Figure 1. PTEN protein expression by immunohistochemistry in isogenic cell line controls with and without somatic PTEN gene loss

(A) Wildtype HCT116 and (D) DLD-1 colon cancer cells, and (G) MCF-10A breast epithelial cells show PTEN protein expression by immunohistochemistry, while the same cell lines with homozygous PTEN deletion by somatic homologous recombination (PTEN KO), show absent PTEN protein (B, E, H). (C, F) HCT116 and DLD-1 cells with PTEN deletion transiently transfected with CMV-PTEN show high PTEN protein expression in a subset of cells. (I) MCF10A cells with hemizygous deletion of PTEN show levels of PTEN immunostaining intermediate between wildtype and cells with homozygous PTEN deletion.
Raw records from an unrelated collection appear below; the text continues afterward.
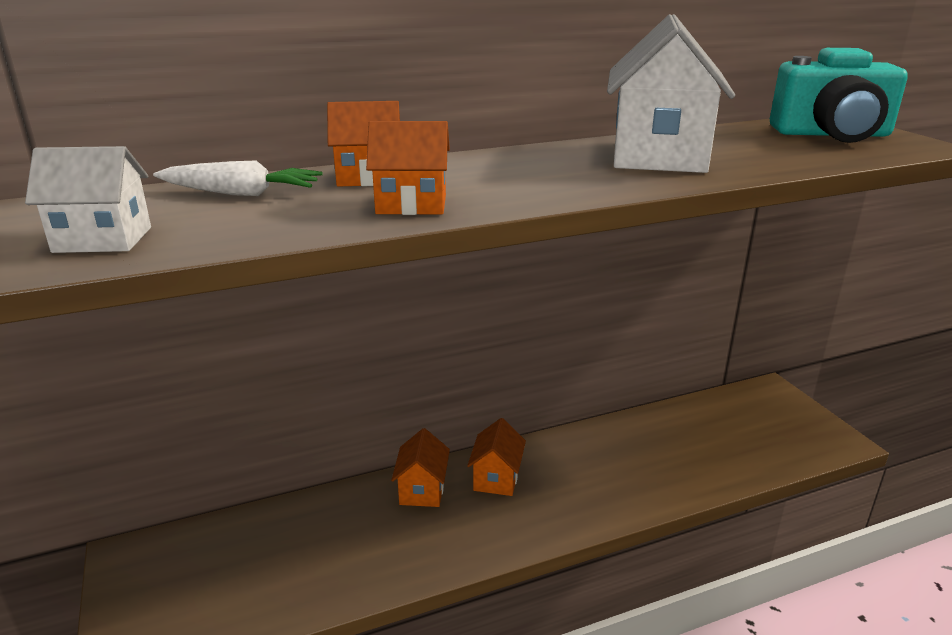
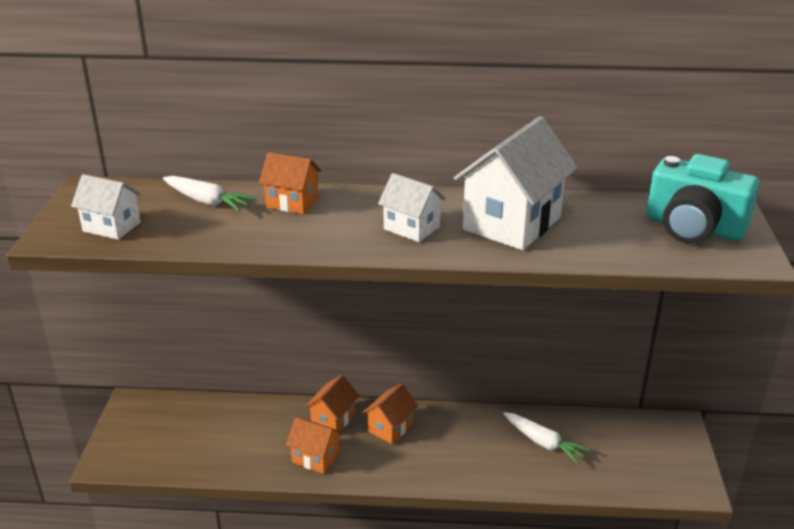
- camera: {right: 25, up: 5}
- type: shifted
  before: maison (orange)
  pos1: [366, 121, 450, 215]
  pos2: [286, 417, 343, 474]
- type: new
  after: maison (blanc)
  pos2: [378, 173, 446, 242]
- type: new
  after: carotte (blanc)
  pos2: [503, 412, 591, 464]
Figure 2. PTEN protein expression by immunohistochemistry in human prostate specimens

(A) Typical cancer case with uniform retained PTEN protein expression in all malignant glands. (B) Typical cancer case with PTEN protein loss in malignant glands, while adjacent benign glands (arrow) retain PTEN protein expression. (C) Some tumors showed only weak PTEN protein positivity (left panel) but were still readily distinguishable from cases with total PTEN protein loss (right panel). (D) Intra-tumoral heterogeneity for PTEN protein expression is evident in this tumor specimen, where malignant glands with PTEN loss and PTEN protein retention are intermingled. Note the presence of cells with and without PTEN expression within a single malignant gland (arrow). (E) High grade prostatic intraepithelial neoplasia (PIN) with PTEN loss in most of the involved gland, while PTEN protein is retained in a minority of luminal cells (arrow) and all basal cells (arrowhead). An adjacent benign gland expresses PTEN. (F) PTEN protein loss in lymph node metastasis of prostatic carcinoma. While the cytoplasm is negative, some glands show a small amount of staining at the apical plasma membrane (arrow), a finding of uncertain significance.
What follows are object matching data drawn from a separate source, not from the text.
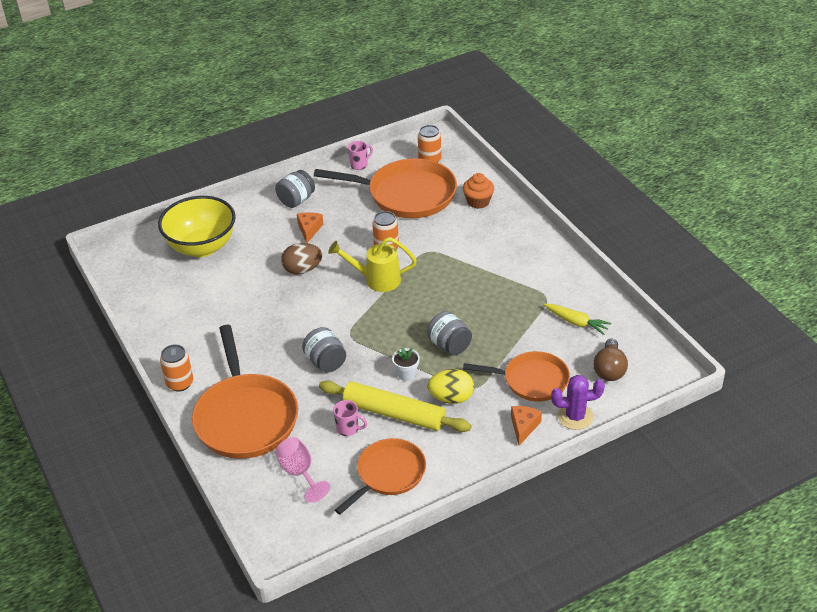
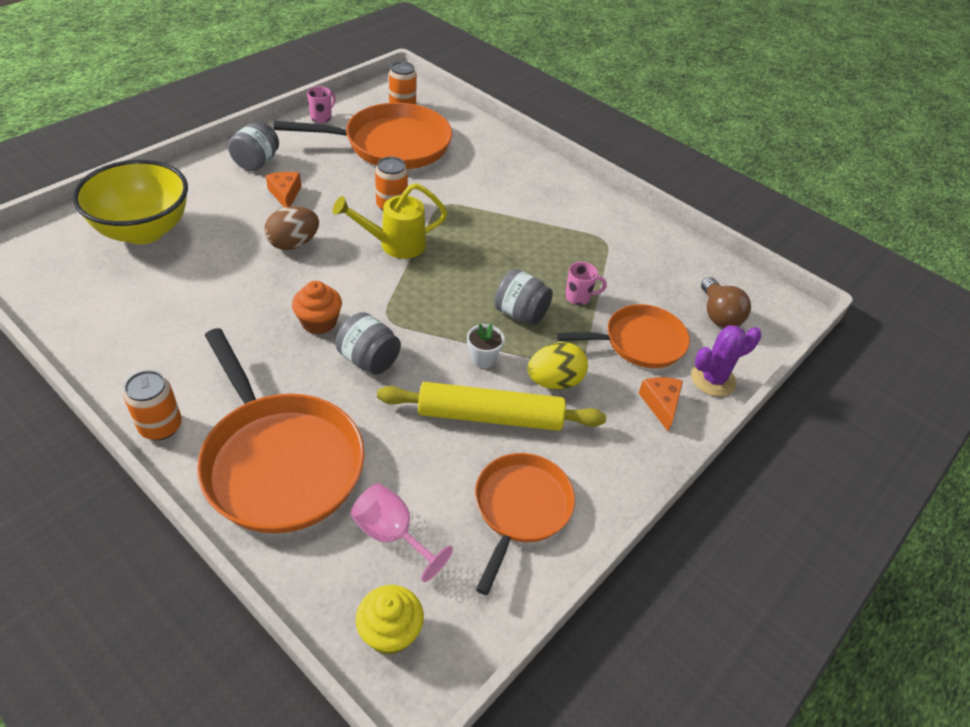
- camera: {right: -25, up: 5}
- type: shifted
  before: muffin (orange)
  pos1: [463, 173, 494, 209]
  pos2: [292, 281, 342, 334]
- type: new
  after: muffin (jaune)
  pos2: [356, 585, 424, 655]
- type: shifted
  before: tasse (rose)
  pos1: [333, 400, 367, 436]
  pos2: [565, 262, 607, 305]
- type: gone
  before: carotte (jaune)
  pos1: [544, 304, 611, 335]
Figure 3. PTEN protein loss by immunohistochemistry is highly correlated with prostate cancer pathologic stage and grade

(A) PTEN protein is more frequent in higher pathologic stage tumors (p=0.003 by Pearson’s chi square test). (B) PTEN protein loss is more common in higher Gleason grade tumors (p=0.0001 by Pearson’s chi square test). (C) PTEN protein loss is least common in benign prostate tissues and PIN and most common in metastatic prostate tumors (p=0.001 by Pearson’s chi square test).

Figure 4. PTEN protein expression by immunohistochemistry is highly correlated with PTEN genomic loss by FISH

In Case A, PTEN protein is highly expressed in malignant glands, corresponding to a normal PTEN/CEP10 ratio by FISH, with retention of PTEN (red) and CEP10 (green) FISH signals in malignant cells. In Case B, PTEN protein is markedly decreased in malignant glands, with a corresponding PTEN/CEP10 ratio of 0.18. Malignant cells show homozygous loss of the PTEN (red) signal in malignant cells, with retention of the CEP10 (green signal).

Figure 5. PTEN protein loss by immunohistochemistry is associated with poor clinical outcomes in a surgical cohort of high risk prostate cancer patients

(A) The Kaplan-Meier curve shows a significant decrease in metastasis-free survival for patients with PTEN protein loss by immunohistochemistry (p= 0.03). (B) The Kaplan-Meier curve for disease-specific survival shows a non-significant decrease in prostate-cancer specific survival in patients with PTEN protein loss (p = 0.06).